4. NO TESTING – http://fairtest.org/facts/howharm.htm Enough said here. Testing is nothing more than a means to an end and it doesn’t fit into the educational map we have outlined for our children. They will have to take the SAT for college admittance and tests in college; however, children test themselves every day in their other work. The greatest test is whether they know how to learn and love what they do.
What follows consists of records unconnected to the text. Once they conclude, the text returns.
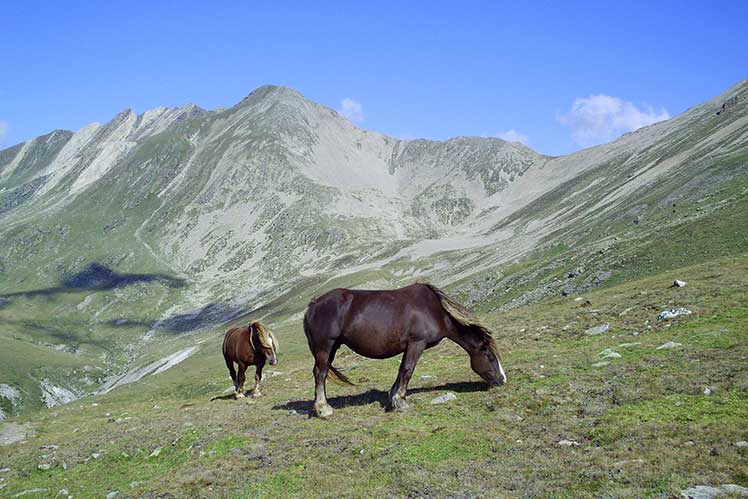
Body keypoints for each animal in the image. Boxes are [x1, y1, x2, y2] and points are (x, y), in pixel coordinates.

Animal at [304, 286, 508, 418]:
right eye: (490, 357)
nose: (502, 380)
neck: (434, 310)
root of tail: (313, 304)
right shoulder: (417, 343)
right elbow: (408, 371)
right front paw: (401, 402)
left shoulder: (409, 347)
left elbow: (401, 370)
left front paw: (393, 397)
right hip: (325, 347)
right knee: (320, 374)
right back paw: (323, 409)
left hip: (332, 348)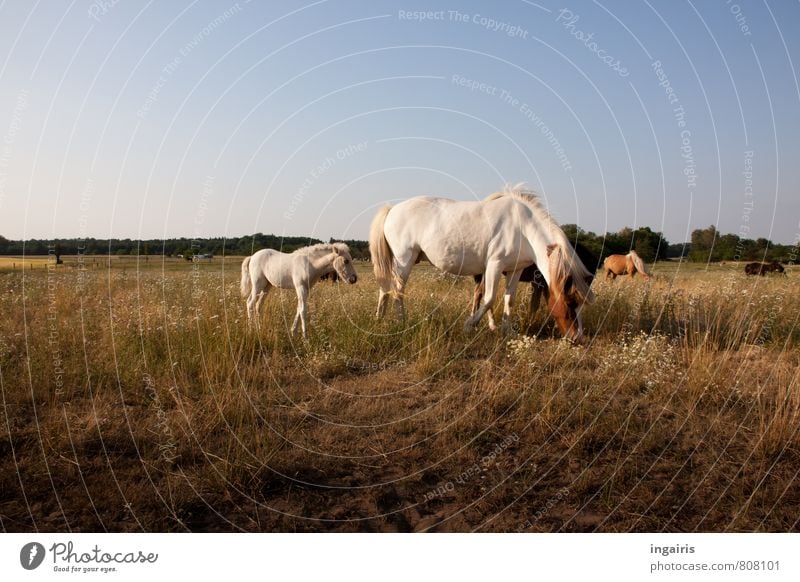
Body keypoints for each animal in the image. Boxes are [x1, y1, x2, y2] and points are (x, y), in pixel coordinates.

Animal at [368, 187, 592, 342]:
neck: (522, 228)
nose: (578, 338)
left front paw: (507, 331)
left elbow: (509, 299)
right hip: (404, 260)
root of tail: (392, 209)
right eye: (570, 302)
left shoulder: (515, 270)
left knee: (385, 289)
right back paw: (401, 322)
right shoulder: (494, 265)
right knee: (398, 291)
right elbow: (489, 298)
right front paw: (470, 326)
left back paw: (380, 318)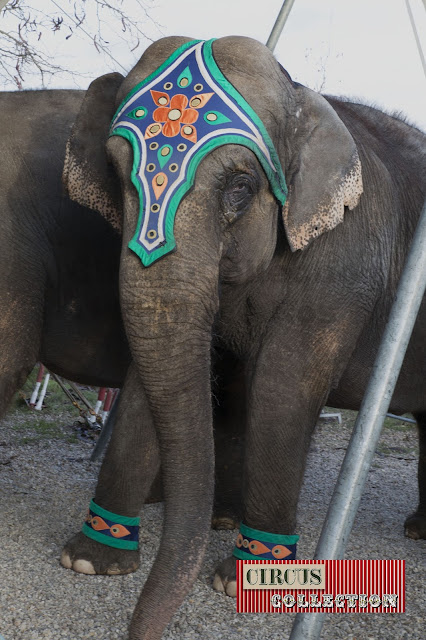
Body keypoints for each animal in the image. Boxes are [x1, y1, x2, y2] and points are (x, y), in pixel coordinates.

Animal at [61, 35, 424, 640]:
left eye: (240, 187)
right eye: (114, 172)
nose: (141, 630)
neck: (302, 96)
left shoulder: (345, 263)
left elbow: (284, 382)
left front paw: (249, 582)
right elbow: (154, 369)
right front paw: (91, 560)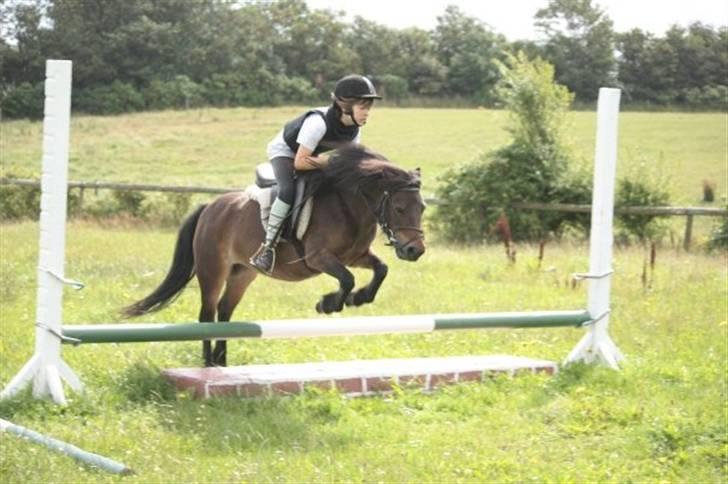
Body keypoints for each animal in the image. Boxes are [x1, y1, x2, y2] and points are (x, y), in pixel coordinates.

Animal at [122, 146, 427, 367]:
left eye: (422, 207)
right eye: (399, 208)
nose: (415, 250)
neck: (349, 206)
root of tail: (210, 206)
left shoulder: (357, 255)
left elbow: (381, 269)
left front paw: (359, 298)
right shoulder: (318, 257)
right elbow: (347, 278)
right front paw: (328, 304)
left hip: (242, 273)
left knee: (225, 312)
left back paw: (221, 363)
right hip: (213, 272)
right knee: (207, 315)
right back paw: (208, 365)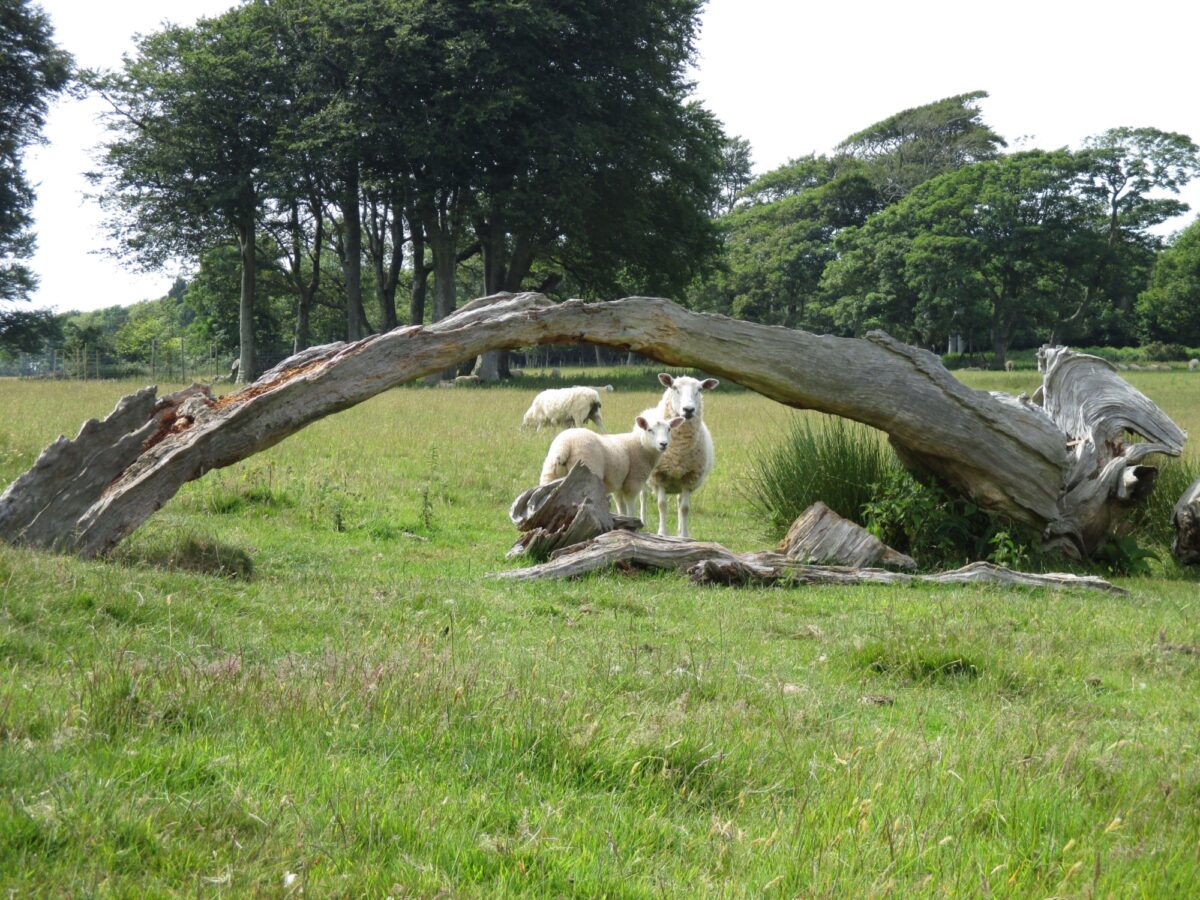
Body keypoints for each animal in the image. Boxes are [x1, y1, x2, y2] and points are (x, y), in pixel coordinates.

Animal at [544, 415, 686, 513]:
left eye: (669, 429)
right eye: (649, 430)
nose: (663, 444)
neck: (642, 445)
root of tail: (565, 445)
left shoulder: (618, 485)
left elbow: (621, 507)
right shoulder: (633, 482)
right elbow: (630, 508)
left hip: (550, 473)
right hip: (587, 471)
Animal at [643, 372, 715, 540]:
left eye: (700, 389)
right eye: (674, 388)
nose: (688, 409)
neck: (679, 449)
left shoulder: (689, 477)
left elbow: (684, 508)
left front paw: (684, 536)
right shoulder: (659, 475)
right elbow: (662, 505)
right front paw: (662, 533)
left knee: (679, 501)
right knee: (642, 497)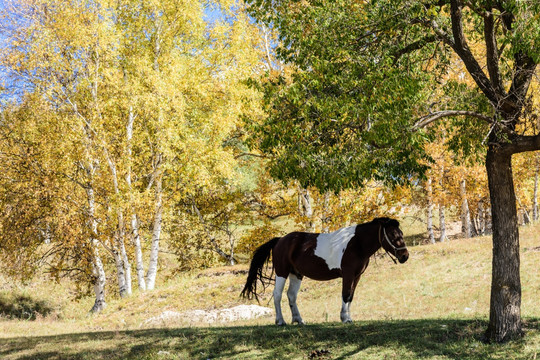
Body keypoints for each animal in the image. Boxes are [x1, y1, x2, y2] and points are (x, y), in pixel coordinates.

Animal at [242, 218, 410, 324]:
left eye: (401, 233)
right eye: (392, 234)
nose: (405, 256)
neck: (356, 244)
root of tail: (280, 240)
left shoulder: (357, 276)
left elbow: (351, 296)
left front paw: (348, 317)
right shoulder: (348, 275)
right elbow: (345, 295)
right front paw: (345, 318)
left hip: (296, 274)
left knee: (291, 296)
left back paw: (298, 320)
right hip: (282, 273)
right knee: (277, 295)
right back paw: (280, 321)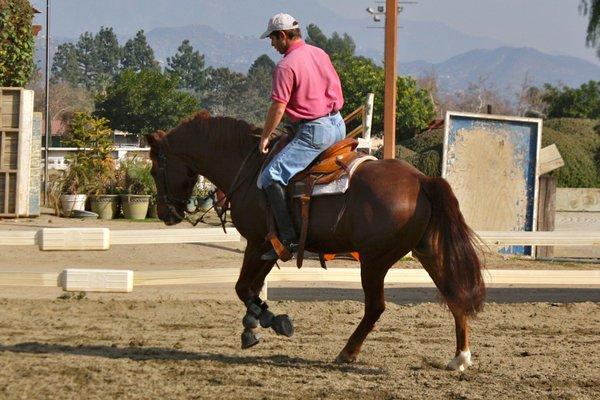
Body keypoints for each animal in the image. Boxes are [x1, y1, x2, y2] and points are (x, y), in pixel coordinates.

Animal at [148, 111, 486, 370]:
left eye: (153, 168)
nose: (166, 213)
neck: (249, 171)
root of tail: (422, 180)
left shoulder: (257, 244)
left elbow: (242, 287)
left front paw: (272, 321)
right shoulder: (271, 248)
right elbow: (251, 289)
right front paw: (253, 324)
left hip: (374, 261)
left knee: (375, 307)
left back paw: (347, 352)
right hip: (428, 252)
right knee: (454, 296)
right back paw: (460, 357)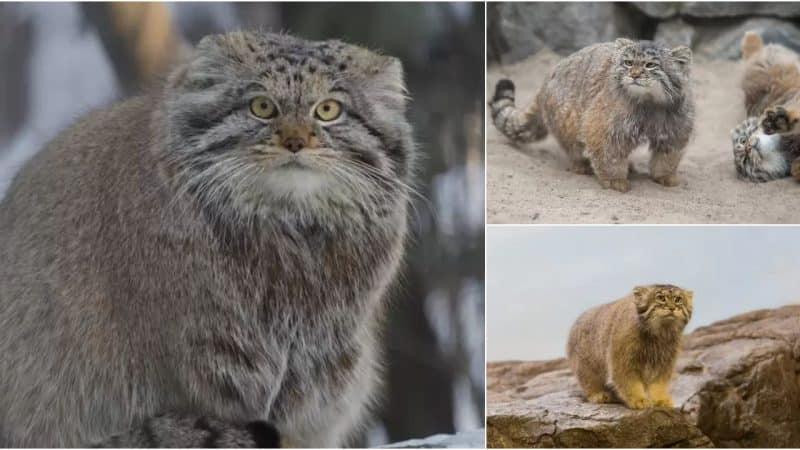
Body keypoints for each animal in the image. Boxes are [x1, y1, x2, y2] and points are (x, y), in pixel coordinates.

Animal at [0, 30, 412, 446]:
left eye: (328, 110)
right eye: (262, 106)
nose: (295, 141)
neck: (288, 234)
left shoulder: (320, 366)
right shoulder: (205, 356)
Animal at [488, 38, 692, 192]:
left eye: (650, 65)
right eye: (628, 63)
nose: (634, 75)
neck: (650, 103)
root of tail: (544, 82)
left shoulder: (676, 130)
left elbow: (667, 156)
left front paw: (664, 175)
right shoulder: (603, 127)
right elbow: (608, 154)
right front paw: (615, 179)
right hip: (568, 118)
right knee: (573, 146)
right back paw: (581, 164)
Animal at [564, 286, 692, 410]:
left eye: (678, 299)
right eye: (661, 298)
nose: (672, 308)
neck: (659, 335)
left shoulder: (665, 362)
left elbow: (659, 384)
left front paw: (661, 399)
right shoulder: (622, 359)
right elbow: (629, 382)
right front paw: (638, 399)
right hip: (586, 366)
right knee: (588, 381)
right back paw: (599, 394)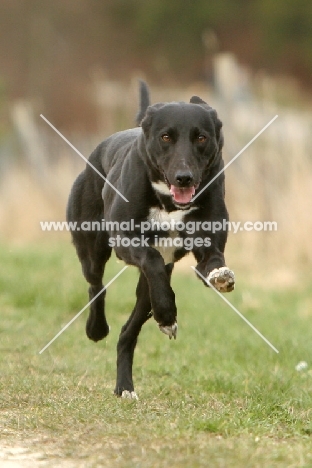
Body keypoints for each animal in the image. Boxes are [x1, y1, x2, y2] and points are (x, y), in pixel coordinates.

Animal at [67, 80, 234, 398]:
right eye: (166, 137)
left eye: (202, 137)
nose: (184, 177)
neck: (169, 203)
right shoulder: (126, 240)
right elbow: (151, 257)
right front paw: (168, 313)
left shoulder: (207, 244)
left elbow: (212, 262)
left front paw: (220, 276)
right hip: (92, 249)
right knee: (96, 285)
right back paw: (98, 328)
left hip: (145, 293)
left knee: (128, 331)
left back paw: (125, 386)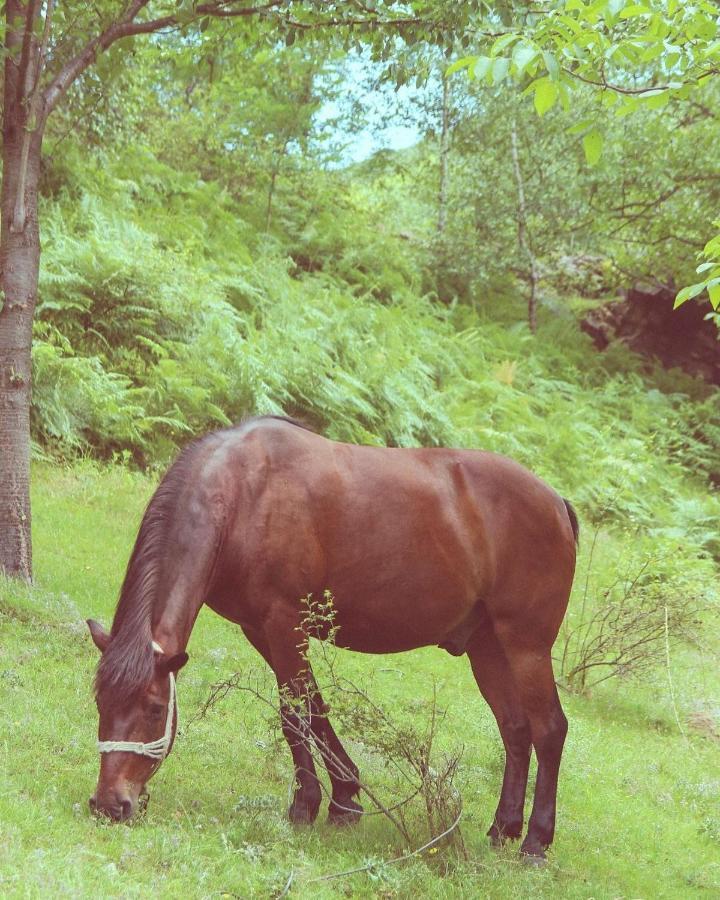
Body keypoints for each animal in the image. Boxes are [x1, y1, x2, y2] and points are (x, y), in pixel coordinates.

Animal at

5. LACK OF DISTRACTIONS – Phones, texting, sexting, social media, bullying, pressures such as premarital sex, drugs, gambling, violence, etc. OK, I can almost see the rolling eyes but let’s face it, we all went through public school and each of the above distractions were in my school everyday. Did I choose to engage in those practices? No. But they were distractions and when I think back on some of these distractions, I think back to the time in third grade I was sexually bullied on the school bus for the entire year. The driver did nothing to stop the boy and trust me, the entire bus could hear him yelling swears and sexual comments to me. Thankfully, the boy was nowhere near me since we had assigned setting areas on the bus. I also think back to school in general and I remember the above distractions being very blatant. I simply do not want these distractions in the educational life of my children.
6. BECAUSE WE LOVE OUR CHILDREN – WHOA! HANG ON A MINUTE! DON’T SLAM DOWN THAT SCREEN YET! This in no way implies parents who use the public school system love their children any less. NO WAY! I know many amazing, loving, “would trust my children with them,” parents who send their kids to public schools and love them with every fiber of their being. We believe for us that spending each day educating our own children is the most important thing we can do for them because we love them with everything we have.

So there you have it. The reasons we educate at home. We love our children and wish for them to have a quality education in a distraction free environment. In our home environment they can build a quality vs. quantity education by embracing the freedom they have and ultimately know how to learn.